A regex is one way to get there, but not what I'd use. I prefer using a URL parser, like the built-in URI
or the Addressable::URI
gem. URLs can get messy, and, there are multiple ways a site can be designated in a URL that resolve and will connect to a particular host, but fail the usual "check for the host name" test.
require 'uri'
url = 'http://www.youtube.com/watch?v=_NaiiBkqOxE&feature=feedu'
uri = URI.parse(url)
uri.host # => "www.youtube.com"
A couple ways of doing it:
uri.host['youtube.com'] # => "youtube.com"
uri.host =~ /youtube\.com/ # => 4
!!uri.host['youtube.com'] # => true
!!(uri.host =~ /youtube\.com/) # => true
Usually our needs are more sophisticated, and we want to know what parameters are embedded in the URL, or what the path to the resource is.
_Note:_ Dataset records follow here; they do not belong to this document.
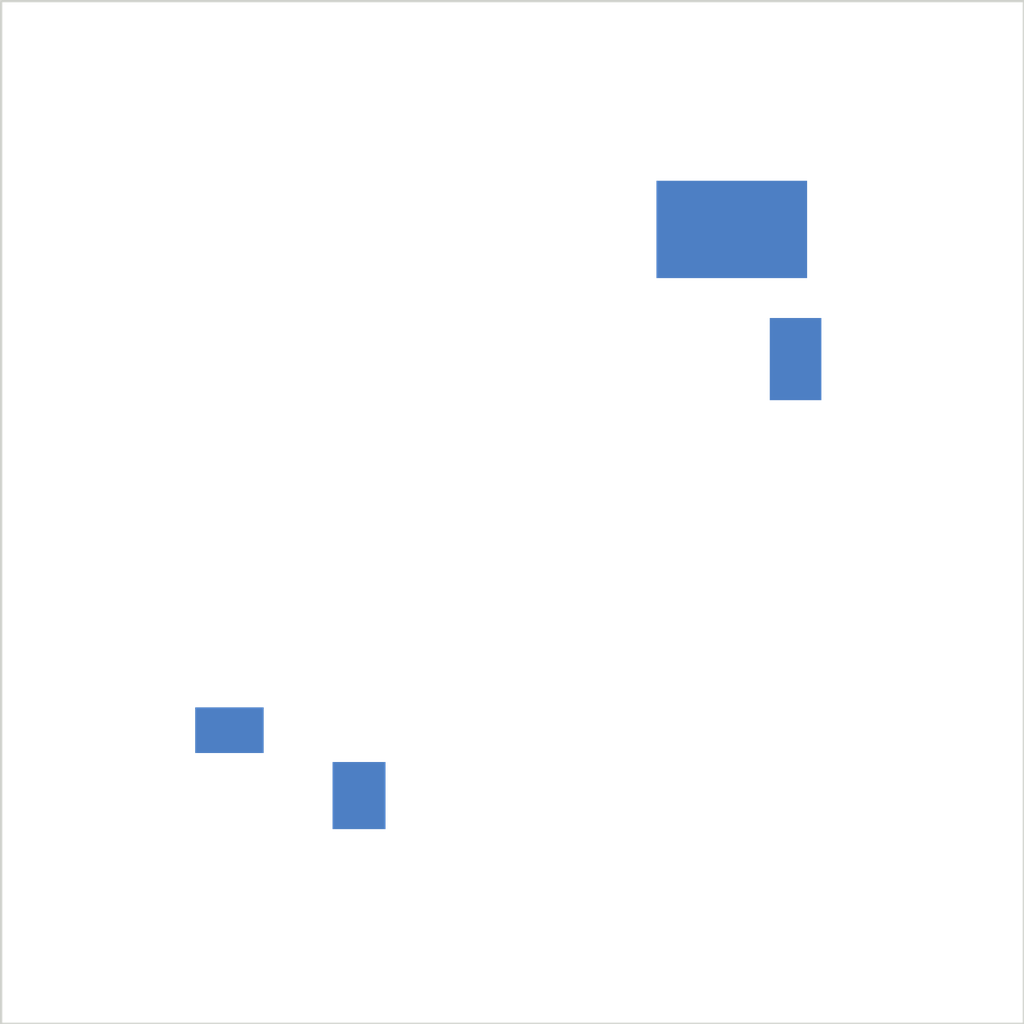
<source format=kicad_pcb>
(kicad_pcb (version 20171130) (host pcbnew "(5.1.2)-2")

  (general
    (thickness 1.6)
  )

  (page A4)
  (layers
    (0 Top signal)
    (31 Bottom signal)
    (32 B.Adhes user)
    (33 F.Adhes user)
    (34 B.Paste user)
    (35 F.Paste user)
    (36 B.SilkS user)
    (37 F.SilkS user)
    (38 B.Mask user)
    (39 F.Mask user)
    (40 Dwgs.User user)
    (41 Cmts.User user)
    (42 Eco1.User user)
    (43 Eco2.User user)
    (44 Edge.Cuts user)
    (45 Margin user)
    (46 B.CrtYd user)
    (47 F.CrtYd user)
    (48 B.Fab user)
    (49 F.Fab user)
  )

  (setup
    (pad_to_mask_clearance 0.1016)
    (aux_axis_origin -120.62617 153.22756)
    (grid_origin -120.62617 153.22756)
    (pcbplotparams
      (layerselection 0x00010fc_ffffffff)
      (plot_on_all_layers_selection 0x0000000_00000000)
      (disableapertmacros false)
      (usegerberextensions false)
      (usegerberattributes true)
      (usegerberadvancedattributes true)
      (creategerberjobfile true)
      (dashed_line_dash_ratio 12)
      (dashed_line_gap_ratio 3)
      (svgprecision 4)
      (plotframeref false)
      (viasonmask false)
      (mode 1)
      (useauxorigin false)
      (hpglpennumber 1)
      (hpglpenspeed 20)
      (hpglpendiameter 15)
      (dxfpolygonmode true)
      (dxfimperialunits true)
      (dxfusepcbnewfont true)
      (psnegative false)
      (psa4output false)
      (plotreference true)
      (plotvalue true)
      (plotinvisibletext false)
      (sketchpadsonfab false)
      (subtractmaskfromsilk false)
      (outputformat 1)
      (mirror false)
      (drillshape 1)
      (scaleselection 1)
      (outputdirectory "")
    )
  )

  (net 0 "")

  (net 1 Y+)
  (net 2 Y-)
  (net 3 NetR3_2)
  (net 4 W-)
  (net 5 W+)
  (net 6 VIN)
  (net 7 VCC_5V)
  (net 8 TK6)
  (net 9 TK5)
  (net 10 TK4)
  (net 11 TK3)
  (net 12 TK2)
  (net 13 TK1)
  (net 14 SK4)
  (net 15 SK3)
  (net 16 SK2)
  (net 17 SK1)
  (net 18 S_LED7)
  (net 19 S_LED6)
  (net 20 S_LED5)
  (net 21 S_LED4)
  (net 22 S_LED3)
  (net 23 S_LED2)
  (net 24 S_LED1)
  (net 25 PWM2)
  (net 26 PWM1)
  (net 27 NetR19_2)
  (net 28 NetR16_2)
  (net 29 NetR15_2)
  (net 30 NetR14_1)
  (net 31 NetR12_1)
  (net 32 NetD2_1)
  (net 33 NetD1_1)
  (net 34 NetC5_2)
  (net 35 K_LED4)
  (net 36 K_LED3)
  (net 37 K_LED2)
  (net 38 K_LED1)
  (net 39 GND)
  (net 40 ALS_IN)

  (net_class Default "This is the default net class."
    (add_net ALS_IN)
    (add_net K_LED1)
    (add_net K_LED2)
    (add_net K_LED3)
    (add_net K_LED4)
    (add_net NetC5_2)
    (add_net NetD1_1)
    (add_net NetD2_1)
    (add_net NetR12_1)
    (add_net NetR14_1)
    (add_net NetR15_2)
    (add_net NetR16_2)
    (add_net NetR19_2)
    (add_net NetR3_2)
    (add_net PWM1)
    (add_net PWM2)
    (add_net SK1)
    (add_net SK2)
    (add_net SK3)
    (add_net SK4)
    (add_net S_LED1)
    (add_net S_LED2)
    (add_net S_LED3)
    (add_net S_LED4)
    (add_net S_LED5)
    (add_net S_LED6)
    (add_net S_LED7)
    (add_net TK1)
    (add_net TK2)
    (add_net TK3)
    (add_net TK4)
    (add_net TK5)
    (add_net TK6)
    (add_net VIN)
    (add_net W+)
    (add_net W-)
    (add_net Y+)
    (add_net Y-)
    (trace_width 0.254)
  )
  (net_class Power "This is the default net class."
    (add_net GND)
    (add_net VCC_5V)
    (trace_width 0.8)
  )

 
  
  (module "MIJI_ADPcbLib.PcbLib:R1206-JP_4" (layer Bottom) (tedit 0) (tstamp 0)
    (at 108.701099 98.871560 270)
    (fp_text reference 3 (at 0 0) (layer B.SilkS) hide
      (effects (font (size 0.8 0.8) (thickness 0.127)) (justify left bottom))
    )
    
    (pad 1 smd rect (at 0 0 0) (size 1.5 1) (layers Bottom B.Paste B.Mask)
(net 3 NetR3_2))
     )

  (module "MIJI_ADPcbLib.PcbLib:SMD-EC6.3X6.3X10_5" (layer Bottom) (tedit 0) (tstamp 0)
    (at 119.703792 87.903598 270)
    (fp_text reference 4 (at 0 0) (layer B.SilkS) hide
      (effects (font (size 0.8 0.8) (thickness 0.127)) (justify left bottom))
    )
       (pad 1 smd rect (at 0 0 0) (size 3.3 2.132) (layers Bottom B.Paste B.Mask)
(net 3 NetR3_2))
      )

  
  (module "Miscellaneous Devices LC.PcbLib:0805_C_7" (layer Bottom) (tedit 0) (tstamp 0)
    (at 111.539830 100.303598 270)
    (fp_text reference 6 (at 0 0) (layer B.SilkS) hide
      (effects (font (size 0.8 0.8) (thickness 0.127)) (justify left bottom))
    )
      (pad 1 smd rect (at 0 0 0) (size 1.16 1.47) (layers Bottom B.Paste B.Mask)
(net 6 VIN))

  )

  (module "Miscellaneous Devices LC.PcbLib:1206_C_8" (layer Bottom) (tedit 0) (tstamp 0)
    (at 121.101099 90.743560 270)
    (fp_text reference 7 (at 0 0) (layer B.SilkS) hide
      (effects (font (size 0.8 0.8) (thickness 0.127)) (justify left bottom))
    )
       (pad 1 smd rect (at 0 0 0) (size 1.13 1.8) (layers Bottom B.Paste B.Mask)
(net 6 VIN))
     )

 
  (gr_line (start 103.701099 82.903598) (end 126.101099 82.903598) (layer Edge.Cuts) (width 0.05) (tstamp 42A38F4))
  (gr_line (start 126.101099 82.903598) (end 126.101099 105.303598) (layer Edge.Cuts) (width 0.05) (tstamp 42A38F4))
  (gr_line (start 126.101099 105.303598) (end 103.701099 105.303598) (layer Edge.Cuts) (width 0.05) (tstamp 42A38F4))
  (gr_line (start 103.701099 105.303598) (end 103.701099 82.903598) (layer Edge.Cuts) (width 0.05) (tstamp 42A38F4))
)

</source>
Split breaks the URL into its component pieces:
URI.split(url) # => ["http", nil, "www.youtube.com", nil, nil, "/watch", nil, "v=_NaiiBkqOxE&feature=feedu", nil]
Each of the pieces has a defined name, so it's common to break the URL down into elements in a hash.
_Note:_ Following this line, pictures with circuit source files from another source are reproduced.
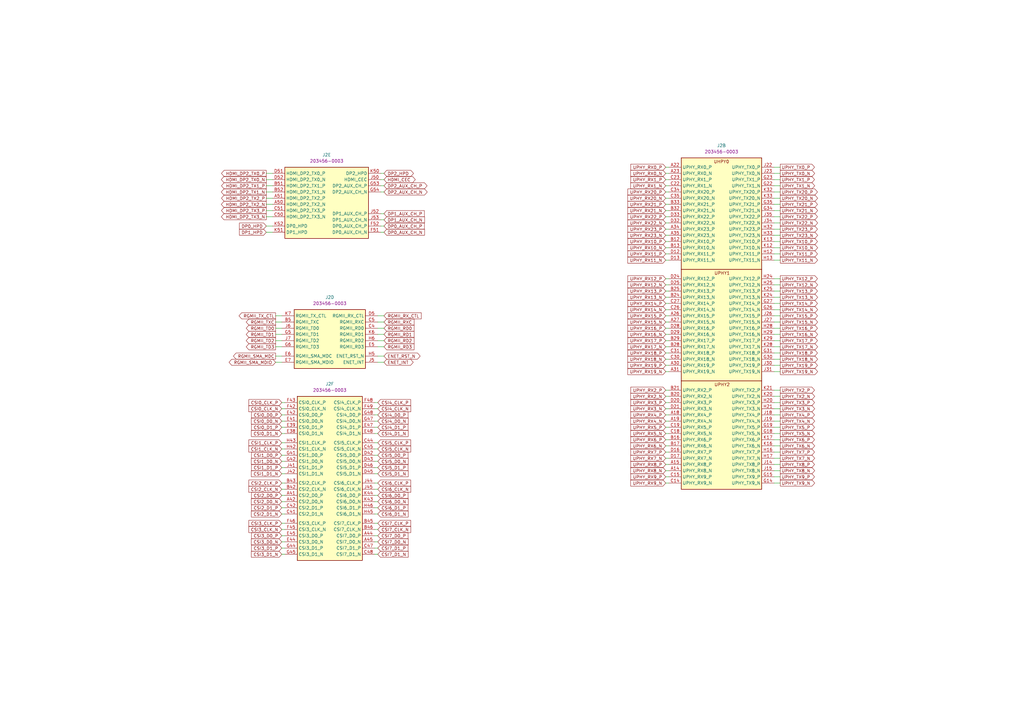
<source format=kicad_sch>
(kicad_sch
	(version 20250114)
	(generator "eeschema")
	(generator_version "9.0")
	(uuid "c4006bcb-175a-4c85-9497-e3b5022ffa77")
	(paper "A3")
	(title_block
		(title "Jetson Orin AGX Baseboard")
		(date "2025-08-11")
		(rev "1.0.0")
		(company "Antmicro Ltd")
		(comment 1 "www.antmicro.com")
	)
	
	(wire
		(pts
			(xy 320.04 182.88) (xy 317.5 182.88)
		)
		(stroke
			(width 0)
			(type default)
		)
		(uuid "0064ecd2-3ba2-45c3-9b68-d47e3e1f5b4e")
	)
	(wire
		(pts
			(xy 109.22 86.36) (xy 111.76 86.36)
		)
		(stroke
			(width 0)
			(type default)
		)
		(uuid "00fd2029-ae59-4f3f-8276-09d6e46d2d06")
	)
	(wire
		(pts
			(xy 109.22 71.12) (xy 111.76 71.12)
		)
		(stroke
			(width 0)
			(type default)
		)
		(uuid "019e9fac-6a4a-4b41-a4f4-3d5084ea2dc1")
	)
	(wire
		(pts
			(xy 157.48 146.05) (xy 154.94 146.05)
		)
		(stroke
			(width 0)
			(type default)
		)
		(uuid "0558bef4-18c0-4012-b480-2c3b1b29f1f2")
	)
	(wire
		(pts
			(xy 154.94 189.23) (xy 153.67 189.23)
		)
		(stroke
			(width 0)
			(type default)
		)
		(uuid "0710d031-599e-4afb-ab3b-60e26472144d")
	)
	(wire
		(pts
			(xy 113.03 137.16) (xy 115.57 137.16)
		)
		(stroke
			(width 0)
			(type default)
		)
		(uuid "07691665-129c-474d-a092-d2458ebf9bc5")
	)
	(wire
		(pts
			(xy 109.22 95.25) (xy 111.76 95.25)
		)
		(stroke
			(width 0)
			(type default)
		)
		(uuid "08e2d902-64d1-436f-8ba9-734886733025")
	)
	(wire
		(pts
			(xy 157.48 134.62) (xy 154.94 134.62)
		)
		(stroke
			(width 0)
			(type default)
		)
		(uuid "09df679a-7492-4b33-99e9-ec640961eb2f")
	)
	(wire
		(pts
			(xy 273.05 187.96) (xy 274.32 187.96)
		)
		(stroke
			(width 0)
			(type default)
		)
		(uuid "0ab2488d-53a5-4bd6-912f-f811051cafaa")
	)
	(wire
		(pts
			(xy 115.57 172.72) (xy 116.84 172.72)
		)
		(stroke
			(width 0)
			(type default)
		)
		(uuid "0cba5e79-2a43-4cff-89cf-ca4379cdccf4")
	)
	(wire
		(pts
			(xy 157.48 92.71) (xy 156.21 92.71)
		)
		(stroke
			(width 0)
			(type default)
		)
		(uuid "0d278411-346a-48e5-bc22-5b195e09755c")
	)
	(wire
		(pts
			(xy 157.48 148.59) (xy 154.94 148.59)
		)
		(stroke
			(width 0)
			(type default)
		)
		(uuid "0ed15db9-d46b-4c9d-aba7-85d5ba9481f1")
	)
	(wire
		(pts
			(xy 320.04 187.96) (xy 317.5 187.96)
		)
		(stroke
			(width 0)
			(type default)
		)
		(uuid "0fd7b5a9-195a-4590-8875-42c510bca2bf")
	)
	(wire
		(pts
			(xy 115.57 191.77) (xy 116.84 191.77)
		)
		(stroke
			(width 0)
			(type default)
		)
		(uuid "107ab59f-60b7-4419-b4dd-87bae9916fdc")
	)
	(wire
		(pts
			(xy 154.94 170.18) (xy 153.67 170.18)
		)
		(stroke
			(width 0)
			(type default)
		)
		(uuid "10d7dbc4-ee3c-4f97-8514-94c9f0e52cb9")
	)
	(wire
		(pts
			(xy 320.04 93.98) (xy 317.5 93.98)
		)
		(stroke
			(width 0)
			(type default)
		)
		(uuid "17ddec2a-899e-4d4d-810d-f2e000cc0526")
	)
	(wire
		(pts
			(xy 157.48 95.25) (xy 156.21 95.25)
		)
		(stroke
			(width 0)
			(type default)
		)
		(uuid "1a055612-13ae-483c-a0b8-8a20f7502d3c")
	)
	(wire
		(pts
			(xy 157.48 87.63) (xy 156.21 87.63)
		)
		(stroke
			(width 0)
			(type default)
		)
		(uuid "1a1bd837-9d42-417e-8c79-5bfb6de59130")
	)
	(wire
		(pts
			(xy 273.05 101.6) (xy 274.32 101.6)
		)
		(stroke
			(width 0)
			(type default)
		)
		(uuid "1d4e89b7-49dc-43f2-bd69-0eadb12d24c3")
	)
	(wire
		(pts
			(xy 154.94 191.77) (xy 153.67 191.77)
		)
		(stroke
			(width 0)
			(type default)
		)
		(uuid "1e63ef5a-f496-4b09-8443-cf5210d58e7d")
	)
	(wire
		(pts
			(xy 273.05 119.38) (xy 274.32 119.38)
		)
		(stroke
			(width 0)
			(type default)
		)
		(uuid "1f33e6b2-3b7a-407f-900e-7556c641d511")
	)
	(wire
		(pts
			(xy 320.04 147.32) (xy 317.5 147.32)
		)
		(stroke
			(width 0)
			(type default)
		)
		(uuid "1f3b098a-9bc1-48df-9cb0-e8b8cb9718a0")
	)
	(wire
		(pts
			(xy 115.57 186.69) (xy 116.84 186.69)
		)
		(stroke
			(width 0)
			(type default)
		)
		(uuid "21fb2df8-a070-45b7-b34d-036fefaf7749")
	)
	(wire
		(pts
			(xy 273.05 76.2) (xy 274.32 76.2)
		)
		(stroke
			(width 0)
			(type default)
		)
		(uuid "24395edd-7702-4167-80fe-e75e1d04e096")
	)
	(wire
		(pts
			(xy 273.05 144.78) (xy 274.32 144.78)
		)
		(stroke
			(width 0)
			(type default)
		)
		(uuid "24fcf7d9-b773-4f8c-9648-98669fee3e64")
	)
	(wire
		(pts
			(xy 115.57 203.2) (xy 116.84 203.2)
		)
		(stroke
			(width 0)
			(type default)
		)
		(uuid "2533e238-1e2a-40e6-999d-983831d191d6")
	)
	(wire
		(pts
			(xy 154.94 224.79) (xy 153.67 224.7
... [276123 chars truncated]
</source>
You can create a hash of all the parts for fast lookup:
parts = Hash[*[:scheme, :userinfo, :host, :port, :registry, :path, :opaque, :query, :fragment].zip(URI.split(url)).flatten]
parts # => {:scheme=>"http", :userinfo=>nil, :host=>"www.youtube.com", :port=>nil, :registry=>nil, :path=>"/watch", :opaque=>nil, :query=>"v=_NaiiBkqOxE&feature=feedu", :fragment=>nil}
Using Addressable::URI to do the same things:
require 'addressable/uri'
uri = Addressable::URI.parse('http://www.youtube.com/watch?v=_NaiiBkqOxE&feature=feedu')
uri.host # => "www.youtube.com"
parts = uri.to_hash
parts # => {:scheme=>"http", :user=>nil, :password=>nil, :host=>"www.youtube.com", :port=>nil, :path=>"/watch", :query=>"v=_NaiiBkqOxE&feature=feedu", :fragment=>nil}
Wikipedia's page on URL normalization shows a lot of examples of how URLs can vary, yet still point to the same resource. So, if your use is to only match the main domain for a site, then yes, you can use a simple regex, or even a substring search. When you get beyond that need you need to get more sophisticated in how you take the URL apart.